Азиат в белом халате стоит в изножье моей кровати, держит планшет с бумагами и, щелкая шариковой ручкой, перелистывает страницы какой-то папки – наверное, моей медицинской карты. Лицо его совершенно гладкое, ослепительно красивое. На вид человеку в халате можно дать лет восемнадцать. Однако я предполагаю, что это доктор Квон, мой лечащий врач, и в таком случае лучше бы ему иметь не столь скрывающую возраст наследственность и быть не моложе тридцати.
– Сара, рад видеть, что вы очнулись. Как себя чувствуете?
Встревоженной, уставшей, испуганной.
– Хорошо.
Он щелкает ручкой и что-то пишет. Ого, да меня же проверяют! Надо сосредоточиться. В чем бы ни состояла проверка, я хочу получить пятерку. Я хочу поехать домой, хочу на работу.
– Как, по-вашему, мои дела? – спрашиваю я.

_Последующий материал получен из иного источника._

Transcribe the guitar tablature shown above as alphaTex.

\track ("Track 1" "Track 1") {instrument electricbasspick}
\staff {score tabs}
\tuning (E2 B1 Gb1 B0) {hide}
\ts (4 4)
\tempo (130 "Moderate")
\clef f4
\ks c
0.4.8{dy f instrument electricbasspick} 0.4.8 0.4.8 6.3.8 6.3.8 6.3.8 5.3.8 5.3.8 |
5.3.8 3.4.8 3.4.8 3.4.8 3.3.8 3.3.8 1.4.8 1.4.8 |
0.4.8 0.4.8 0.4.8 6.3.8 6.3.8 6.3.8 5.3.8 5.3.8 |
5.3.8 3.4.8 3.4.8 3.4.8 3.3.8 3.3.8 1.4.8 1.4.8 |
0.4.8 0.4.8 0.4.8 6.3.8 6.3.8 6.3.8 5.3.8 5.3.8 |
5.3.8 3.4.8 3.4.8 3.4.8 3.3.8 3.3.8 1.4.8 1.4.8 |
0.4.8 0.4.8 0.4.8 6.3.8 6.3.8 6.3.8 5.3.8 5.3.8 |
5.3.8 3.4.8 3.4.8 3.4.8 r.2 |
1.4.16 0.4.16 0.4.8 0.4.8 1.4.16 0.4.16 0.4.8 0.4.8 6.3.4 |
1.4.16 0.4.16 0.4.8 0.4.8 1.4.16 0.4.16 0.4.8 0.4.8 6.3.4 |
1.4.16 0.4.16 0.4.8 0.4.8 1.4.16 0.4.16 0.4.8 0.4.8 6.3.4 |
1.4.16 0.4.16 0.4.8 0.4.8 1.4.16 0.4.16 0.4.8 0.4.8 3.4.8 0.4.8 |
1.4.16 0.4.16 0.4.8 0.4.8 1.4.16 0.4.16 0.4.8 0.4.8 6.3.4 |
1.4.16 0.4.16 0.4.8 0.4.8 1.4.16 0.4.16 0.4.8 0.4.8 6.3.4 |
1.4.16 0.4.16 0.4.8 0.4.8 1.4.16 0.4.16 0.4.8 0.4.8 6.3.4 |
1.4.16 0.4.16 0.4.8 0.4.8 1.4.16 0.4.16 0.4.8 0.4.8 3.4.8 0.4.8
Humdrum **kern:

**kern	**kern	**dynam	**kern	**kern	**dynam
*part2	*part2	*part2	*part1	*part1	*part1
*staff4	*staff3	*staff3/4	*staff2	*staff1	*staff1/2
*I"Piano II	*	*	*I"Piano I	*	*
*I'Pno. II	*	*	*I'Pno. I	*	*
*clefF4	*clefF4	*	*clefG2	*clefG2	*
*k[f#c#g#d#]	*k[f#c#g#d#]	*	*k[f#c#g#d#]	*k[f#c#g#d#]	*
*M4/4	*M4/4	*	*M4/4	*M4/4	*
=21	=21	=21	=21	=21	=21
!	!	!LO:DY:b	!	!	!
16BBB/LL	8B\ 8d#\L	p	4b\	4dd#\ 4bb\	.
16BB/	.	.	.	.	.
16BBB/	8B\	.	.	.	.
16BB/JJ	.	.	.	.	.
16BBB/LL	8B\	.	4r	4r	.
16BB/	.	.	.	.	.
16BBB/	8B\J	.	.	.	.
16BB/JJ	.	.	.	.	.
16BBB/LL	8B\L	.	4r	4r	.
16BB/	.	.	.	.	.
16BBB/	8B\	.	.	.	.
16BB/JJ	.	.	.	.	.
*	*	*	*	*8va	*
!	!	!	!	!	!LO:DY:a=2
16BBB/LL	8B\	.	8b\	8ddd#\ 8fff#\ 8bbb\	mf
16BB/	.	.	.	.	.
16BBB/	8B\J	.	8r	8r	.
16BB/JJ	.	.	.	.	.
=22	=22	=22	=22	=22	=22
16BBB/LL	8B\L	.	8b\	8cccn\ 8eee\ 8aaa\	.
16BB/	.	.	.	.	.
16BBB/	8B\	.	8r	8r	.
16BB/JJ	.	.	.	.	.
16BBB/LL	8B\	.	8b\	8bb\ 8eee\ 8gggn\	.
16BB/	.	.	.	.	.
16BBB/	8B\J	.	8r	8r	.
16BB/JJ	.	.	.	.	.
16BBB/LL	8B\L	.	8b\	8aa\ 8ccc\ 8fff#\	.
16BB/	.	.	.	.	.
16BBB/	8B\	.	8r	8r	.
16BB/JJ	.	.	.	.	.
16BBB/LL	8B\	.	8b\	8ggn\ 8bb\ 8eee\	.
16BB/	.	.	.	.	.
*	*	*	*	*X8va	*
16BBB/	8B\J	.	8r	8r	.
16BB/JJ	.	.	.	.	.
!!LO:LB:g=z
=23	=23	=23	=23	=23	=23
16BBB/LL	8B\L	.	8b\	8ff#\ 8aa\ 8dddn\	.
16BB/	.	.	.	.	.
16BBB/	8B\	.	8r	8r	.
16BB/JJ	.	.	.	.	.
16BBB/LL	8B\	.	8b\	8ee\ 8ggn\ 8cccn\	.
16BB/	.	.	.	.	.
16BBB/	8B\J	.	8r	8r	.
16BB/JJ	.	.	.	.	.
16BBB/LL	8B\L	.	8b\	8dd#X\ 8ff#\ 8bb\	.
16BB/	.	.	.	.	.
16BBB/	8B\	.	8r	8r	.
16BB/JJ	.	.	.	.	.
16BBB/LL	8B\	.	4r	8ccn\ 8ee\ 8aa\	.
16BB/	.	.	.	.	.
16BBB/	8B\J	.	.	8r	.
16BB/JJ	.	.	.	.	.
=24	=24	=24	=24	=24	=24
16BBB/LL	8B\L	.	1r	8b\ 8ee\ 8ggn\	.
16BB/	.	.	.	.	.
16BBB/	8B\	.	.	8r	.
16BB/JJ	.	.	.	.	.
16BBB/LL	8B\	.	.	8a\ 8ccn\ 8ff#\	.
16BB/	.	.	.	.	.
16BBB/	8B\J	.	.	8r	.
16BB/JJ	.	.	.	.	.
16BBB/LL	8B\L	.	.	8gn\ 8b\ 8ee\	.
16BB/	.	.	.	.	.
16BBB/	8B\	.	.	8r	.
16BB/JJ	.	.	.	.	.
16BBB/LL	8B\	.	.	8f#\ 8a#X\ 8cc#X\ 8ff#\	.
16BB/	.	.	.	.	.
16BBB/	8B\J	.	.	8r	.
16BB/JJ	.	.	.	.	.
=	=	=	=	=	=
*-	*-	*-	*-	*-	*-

– Хорошо. Все выглядит довольно хорошо, учитывая обстоятельства. Поступили вы со значительными повреждениями. У вас был вдавленный перелом черепа и небольшое мозговое кровотечение. Нам пришлось вскрыть череп и выкачать кровь. Мы удалили все, но с учетом кровотечения и воспаления вы подвергались некоторой опасности. Томограмма показывает, что ваш мозг немного уменьшился в объеме. Однако вам повезло, что удар пришелся справа, а не слева, иначе бы вы, возможно, сейчас со мной не разговаривали.
Вроде бы ответ начался с «хорошо», но мне трудно отыскать хоть какое-то подобие «хорошо» в последующих словах, даже когда я прокручиваю их в уме. «Повреждение мозга». Мне это кажется полной противоположностью «хорошо». Неужели он еще сказал «повезло»? У меня голова кругом идет.